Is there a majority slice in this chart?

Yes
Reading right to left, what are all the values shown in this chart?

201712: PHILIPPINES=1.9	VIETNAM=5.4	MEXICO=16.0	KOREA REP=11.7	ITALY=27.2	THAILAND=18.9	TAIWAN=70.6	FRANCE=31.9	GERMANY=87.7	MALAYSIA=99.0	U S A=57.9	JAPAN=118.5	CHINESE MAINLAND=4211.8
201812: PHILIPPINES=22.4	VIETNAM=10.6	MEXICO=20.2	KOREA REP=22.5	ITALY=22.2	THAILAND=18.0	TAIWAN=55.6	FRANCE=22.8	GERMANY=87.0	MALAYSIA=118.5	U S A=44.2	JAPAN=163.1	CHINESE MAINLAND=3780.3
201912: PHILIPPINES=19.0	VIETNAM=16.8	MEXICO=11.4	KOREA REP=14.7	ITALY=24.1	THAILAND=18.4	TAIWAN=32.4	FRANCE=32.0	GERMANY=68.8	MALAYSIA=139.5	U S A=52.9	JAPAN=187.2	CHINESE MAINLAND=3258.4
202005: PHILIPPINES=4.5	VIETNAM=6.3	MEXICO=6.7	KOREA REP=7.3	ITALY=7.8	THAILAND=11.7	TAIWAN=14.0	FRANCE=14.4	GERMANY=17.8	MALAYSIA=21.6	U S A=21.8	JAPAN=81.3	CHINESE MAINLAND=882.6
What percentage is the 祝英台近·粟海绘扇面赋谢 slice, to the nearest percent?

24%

...

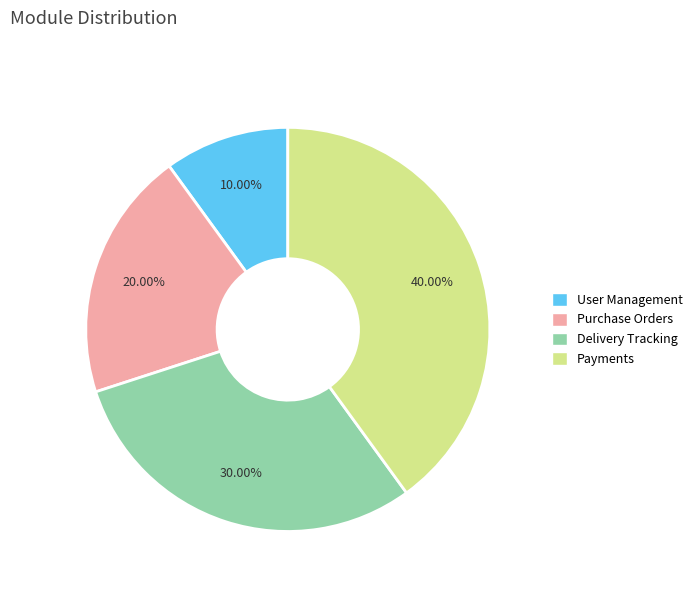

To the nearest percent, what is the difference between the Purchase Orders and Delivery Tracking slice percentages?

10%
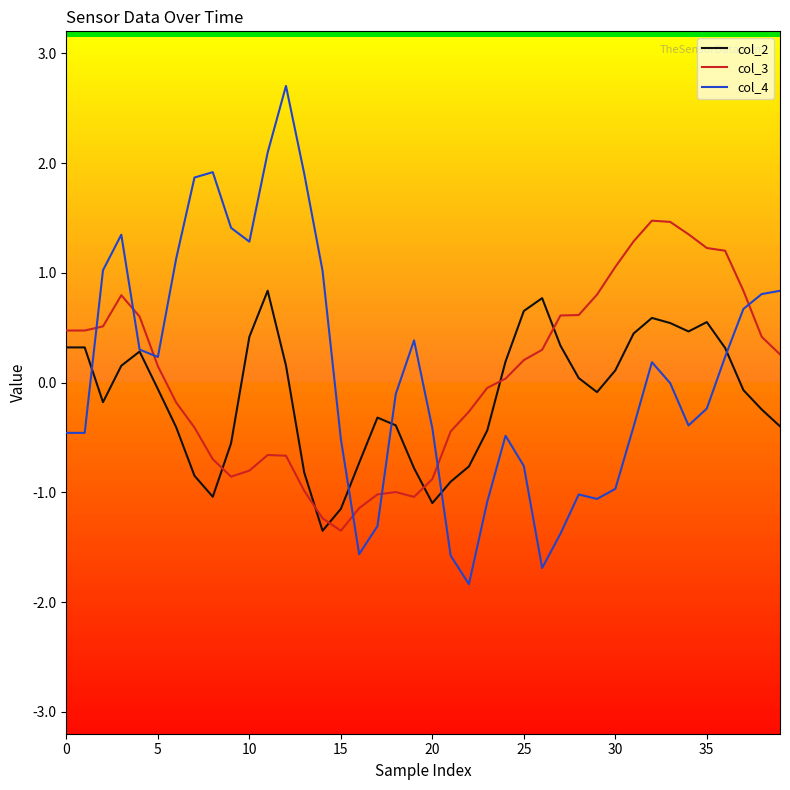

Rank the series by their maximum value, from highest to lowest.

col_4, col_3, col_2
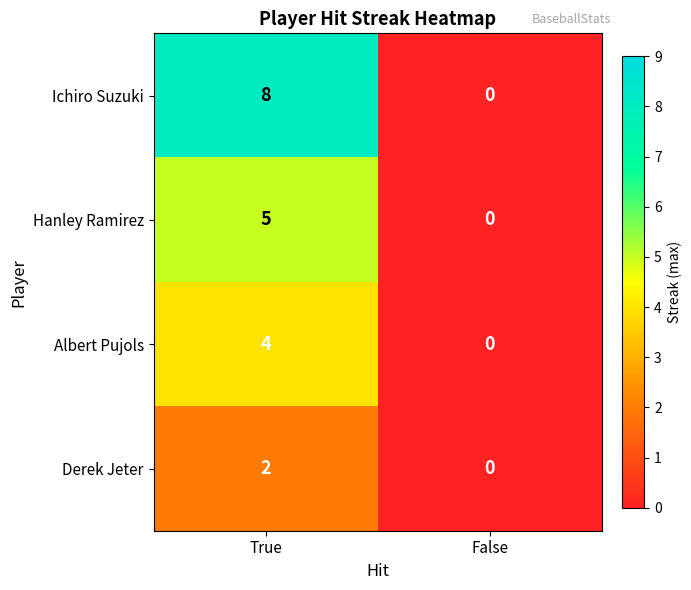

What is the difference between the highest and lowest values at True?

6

* * *

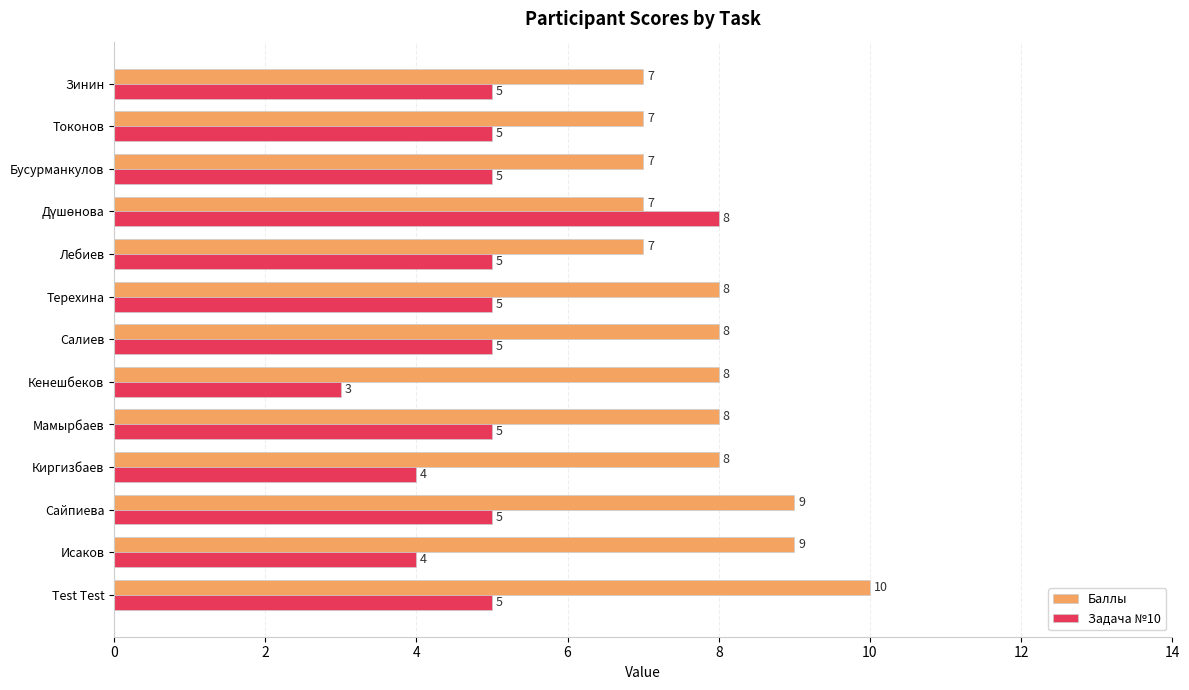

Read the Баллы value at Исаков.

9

DIRECTIONS » Write out everything in the listing above, from the line containing "Is there a majority slice in this chart?" down to the line containing "Reading right to", including both of those lines.

RESPONSE TO THE TASK »
Is there a majority slice in this chart?

Yes
Reading right to left, what are all the values shown in this chart?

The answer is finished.